Bańki mydlane to znany i lubiany sposób relaksu i aktywnego wypoczynku. Mydlane, fruwające kształty upodobały sobie najbardziej dzieciaki, które wprost uwielbiają biegać w ciepłe dni za bańkami. Kiedyś do tej zabawy używane był wyłącznie bardzo małe, skromne buteleczki i obręcze. Teraz jak grzyby po deszczu wyrastają coraz to nowi street performerzy, którzy postanowili wznieść sztukę puszczania baniek na nowy poziom. Efektem są ogromne bańki o pięknych barwach. W czym tkwi sekret przygotowania płynu?
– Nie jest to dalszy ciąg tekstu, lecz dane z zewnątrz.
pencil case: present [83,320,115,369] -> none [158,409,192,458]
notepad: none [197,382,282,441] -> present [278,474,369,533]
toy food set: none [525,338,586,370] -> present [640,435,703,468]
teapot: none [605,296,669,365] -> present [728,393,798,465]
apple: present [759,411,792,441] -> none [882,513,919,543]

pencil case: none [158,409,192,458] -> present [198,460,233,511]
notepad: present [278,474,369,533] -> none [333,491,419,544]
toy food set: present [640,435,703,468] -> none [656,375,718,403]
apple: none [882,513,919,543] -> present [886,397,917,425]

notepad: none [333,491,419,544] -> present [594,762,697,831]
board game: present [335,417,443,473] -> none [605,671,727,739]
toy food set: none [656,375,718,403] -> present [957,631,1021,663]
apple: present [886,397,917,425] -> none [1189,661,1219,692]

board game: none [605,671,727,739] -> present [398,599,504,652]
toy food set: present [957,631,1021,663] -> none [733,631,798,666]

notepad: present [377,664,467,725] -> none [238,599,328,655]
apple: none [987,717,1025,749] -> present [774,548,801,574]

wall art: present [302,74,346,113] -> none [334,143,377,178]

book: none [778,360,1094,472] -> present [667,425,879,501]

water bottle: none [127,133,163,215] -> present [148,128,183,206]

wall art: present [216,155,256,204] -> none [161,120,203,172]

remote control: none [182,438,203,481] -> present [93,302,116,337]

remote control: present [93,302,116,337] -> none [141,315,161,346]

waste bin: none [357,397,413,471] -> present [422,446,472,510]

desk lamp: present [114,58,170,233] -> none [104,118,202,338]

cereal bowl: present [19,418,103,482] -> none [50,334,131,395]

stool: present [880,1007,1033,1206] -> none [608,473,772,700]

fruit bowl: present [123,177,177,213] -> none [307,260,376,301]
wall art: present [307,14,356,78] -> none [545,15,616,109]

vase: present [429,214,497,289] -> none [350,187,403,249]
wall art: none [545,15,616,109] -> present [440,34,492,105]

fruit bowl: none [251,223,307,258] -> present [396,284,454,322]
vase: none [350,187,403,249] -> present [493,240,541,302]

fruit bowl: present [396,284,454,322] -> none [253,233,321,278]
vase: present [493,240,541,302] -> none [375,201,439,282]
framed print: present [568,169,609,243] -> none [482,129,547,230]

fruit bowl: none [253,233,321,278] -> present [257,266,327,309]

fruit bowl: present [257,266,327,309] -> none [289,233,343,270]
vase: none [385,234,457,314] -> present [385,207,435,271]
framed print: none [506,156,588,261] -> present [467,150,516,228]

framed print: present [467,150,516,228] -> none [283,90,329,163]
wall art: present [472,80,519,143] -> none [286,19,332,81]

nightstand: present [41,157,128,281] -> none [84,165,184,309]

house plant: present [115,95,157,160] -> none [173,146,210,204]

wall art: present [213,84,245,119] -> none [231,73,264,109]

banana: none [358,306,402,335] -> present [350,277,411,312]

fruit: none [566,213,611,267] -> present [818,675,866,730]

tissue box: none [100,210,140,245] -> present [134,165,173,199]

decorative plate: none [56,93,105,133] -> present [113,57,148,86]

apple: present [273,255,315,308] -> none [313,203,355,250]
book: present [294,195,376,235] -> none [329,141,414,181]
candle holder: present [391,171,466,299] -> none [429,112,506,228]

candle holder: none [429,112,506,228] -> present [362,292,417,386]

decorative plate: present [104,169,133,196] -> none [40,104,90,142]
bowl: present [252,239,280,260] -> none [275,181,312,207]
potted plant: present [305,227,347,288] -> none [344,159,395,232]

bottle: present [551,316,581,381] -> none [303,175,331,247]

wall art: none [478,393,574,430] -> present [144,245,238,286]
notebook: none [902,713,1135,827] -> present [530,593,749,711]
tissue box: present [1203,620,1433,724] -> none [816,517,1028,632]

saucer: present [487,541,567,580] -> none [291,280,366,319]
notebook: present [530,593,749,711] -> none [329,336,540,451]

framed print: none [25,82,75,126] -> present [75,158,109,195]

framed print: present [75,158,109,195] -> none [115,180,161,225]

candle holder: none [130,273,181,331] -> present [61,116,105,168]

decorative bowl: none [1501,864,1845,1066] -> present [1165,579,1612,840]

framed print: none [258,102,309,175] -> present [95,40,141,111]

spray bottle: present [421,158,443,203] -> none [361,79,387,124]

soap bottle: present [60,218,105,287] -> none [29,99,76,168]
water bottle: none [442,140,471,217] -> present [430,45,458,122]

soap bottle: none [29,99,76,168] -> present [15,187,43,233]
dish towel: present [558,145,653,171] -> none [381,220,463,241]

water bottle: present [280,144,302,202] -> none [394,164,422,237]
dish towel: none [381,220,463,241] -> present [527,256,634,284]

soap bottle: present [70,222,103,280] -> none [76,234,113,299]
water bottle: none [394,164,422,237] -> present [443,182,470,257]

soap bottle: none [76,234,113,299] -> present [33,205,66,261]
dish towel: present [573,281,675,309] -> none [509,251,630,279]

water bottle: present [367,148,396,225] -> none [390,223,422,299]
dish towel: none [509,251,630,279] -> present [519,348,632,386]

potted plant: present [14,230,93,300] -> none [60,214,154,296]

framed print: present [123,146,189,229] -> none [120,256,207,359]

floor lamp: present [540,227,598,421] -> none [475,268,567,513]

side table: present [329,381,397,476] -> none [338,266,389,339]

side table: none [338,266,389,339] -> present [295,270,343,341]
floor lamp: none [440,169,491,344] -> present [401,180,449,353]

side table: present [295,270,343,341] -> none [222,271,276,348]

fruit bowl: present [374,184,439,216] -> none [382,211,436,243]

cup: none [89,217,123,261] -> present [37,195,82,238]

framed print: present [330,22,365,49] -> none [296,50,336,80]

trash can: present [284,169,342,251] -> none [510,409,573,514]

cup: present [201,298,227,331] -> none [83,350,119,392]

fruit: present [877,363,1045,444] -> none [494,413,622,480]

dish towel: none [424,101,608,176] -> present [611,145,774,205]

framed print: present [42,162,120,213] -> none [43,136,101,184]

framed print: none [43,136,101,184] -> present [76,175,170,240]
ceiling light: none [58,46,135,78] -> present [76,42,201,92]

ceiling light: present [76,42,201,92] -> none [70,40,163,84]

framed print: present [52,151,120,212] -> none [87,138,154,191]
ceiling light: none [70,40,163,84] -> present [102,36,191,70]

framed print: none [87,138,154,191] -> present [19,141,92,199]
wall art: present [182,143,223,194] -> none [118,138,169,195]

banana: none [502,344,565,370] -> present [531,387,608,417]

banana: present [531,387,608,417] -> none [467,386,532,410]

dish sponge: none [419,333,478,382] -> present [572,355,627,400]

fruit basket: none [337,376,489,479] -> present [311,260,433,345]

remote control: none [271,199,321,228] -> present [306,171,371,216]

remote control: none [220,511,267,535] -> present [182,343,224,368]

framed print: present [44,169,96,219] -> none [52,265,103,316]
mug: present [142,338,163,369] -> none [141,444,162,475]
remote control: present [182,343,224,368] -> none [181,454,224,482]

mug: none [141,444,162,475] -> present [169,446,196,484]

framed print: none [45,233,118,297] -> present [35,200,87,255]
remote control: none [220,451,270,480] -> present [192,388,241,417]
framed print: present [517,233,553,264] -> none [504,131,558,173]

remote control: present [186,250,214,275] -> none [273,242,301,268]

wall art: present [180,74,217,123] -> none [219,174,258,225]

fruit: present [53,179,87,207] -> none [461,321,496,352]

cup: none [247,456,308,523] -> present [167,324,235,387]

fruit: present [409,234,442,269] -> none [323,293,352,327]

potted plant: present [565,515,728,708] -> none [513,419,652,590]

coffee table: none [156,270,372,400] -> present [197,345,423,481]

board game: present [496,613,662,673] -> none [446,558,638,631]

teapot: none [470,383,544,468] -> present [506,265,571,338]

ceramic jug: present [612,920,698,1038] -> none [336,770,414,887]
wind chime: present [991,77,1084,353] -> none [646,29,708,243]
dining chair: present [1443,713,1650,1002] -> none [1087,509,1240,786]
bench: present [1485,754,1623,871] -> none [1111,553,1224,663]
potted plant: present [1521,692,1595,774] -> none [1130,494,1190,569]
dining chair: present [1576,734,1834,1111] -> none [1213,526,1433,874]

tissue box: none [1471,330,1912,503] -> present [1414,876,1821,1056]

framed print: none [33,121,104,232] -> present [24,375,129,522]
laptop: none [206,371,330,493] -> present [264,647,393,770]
Czy da się go zrobić w domu?

 

Płyn do dużych baniek mydlanych

 

Umówmy się, że przyrządzenie płynu do dużych baniek mydlanych nie jest chemią wyższych lotów, aczkolwiek wymaga dobrania odpowiednich składników do zamierzonych efektów. Z początku sprawa wydaje się być prosta – potrzebna jest woda, jakiś spieniający się detergent czy mydło i voila! Jest nieco bardziej skomplikowane. Proporcje pełnią tutaj istotną rolę, ważna jest też wysoka jakość detergentu. Warto zacząć gromadzenie materiałów od płynu do mycia naczyń, który świetnie się sprawdzi w każdych warunkach. Oczywiście trzeba zaopatrzyć się w wodę. Nie może to być jednak zwykła woda wodociągowa – już wyjaśniam dlaczego. Kranówka nie zawsze jest odpowiedniej jakości, dlatego dla pewności lepiej kupić baniak wody destylowanej. Będzie to solidna baza pod resztę płynu. Butelkę kupimy już za jakieś parę złotych. Następnymi składnikami są gliceryna i rodzaj lubrykantu (wazelina). To one zapewniają sprężystość i wytrzymałość. Glicerynę i wazelinę można nabyć w każdej aptece – będzie to wydatek rzędu paru złotych. Jak widać, za mniej niż 20 zł jesteśmy w stanie stworzyć mieszaninę, dzięki której wywołamy sporo uśmiechu na twarzach dzieci i dorosłych!

 

Jakie proporcje składników?

 

Satysfakcja każdego z nas zależy ściśle od proporcji składników przedstawionych powyżej. Zaczynamy od lekkiego podgrzania wody, do której dodajemy parę kropel gliceryny i lubrykantu. Później doradza się dodanie płynu do mycia naczyń (lub innego silnie pieniącego się środka) w stosunku 1 do 10. Po wymieszaniu należy sprawdzić, czy bańki osiągają odpowiednią sprężystość i czy utrzymują się w powietrzu. Jeśli nie otrzymamy zamierzonego efektu, to najlepiej stopniowo dodawać glicerynę. Zwykle na litr płynu przypada zaledwie łyżeczka gliceryny, dlatego róbmy to powoli i z rozwagą. Oczywiście dla wszystkich leniwych proponujemy po prostu zakup specjalistycznego płynu do dużych baniek mydlanych. Można go kupić przez internet.

 

Akcesoria – DIY czy sklep?

 

Podstawowym akcesorium do robienia baniek jest coś zupełnie darmowegp – nasze ręce. Oczywiście ich możliwości są ograniczone, stąd mnogość przeróżnych gadżetów na rynku. W internecie dostępne są gotowe obręcze – plastikowe, metalowe. Jest tego mnóstwo i to w każdym rozmiarze. Jeśli jednak ktoś poważnie myśli nad dorobieniem sobie dzięki bańkom, to musi to być porządnie wykonany sprzęt. Mam tu na myśli dwie żerdzie lub kije, na których zaczepia się specjalnie pętle splecione ze sznurka. Ilość splotów, oczek, a przede wszystkim ich rozmiar decyduje o kształcie baniek. Można wykonać sznurki do chmur bańkowych, gdzie trzeba się sporo natrudzić, by wykonać mnóstwo pętli. Najprostszą opcją będzie wykonanie jednej, dużej pętli rozwieszonej między dwoma patykami. Razem z płynem naszego przepisu będzie to idealny zestaw do zabawy dla całej rodziny.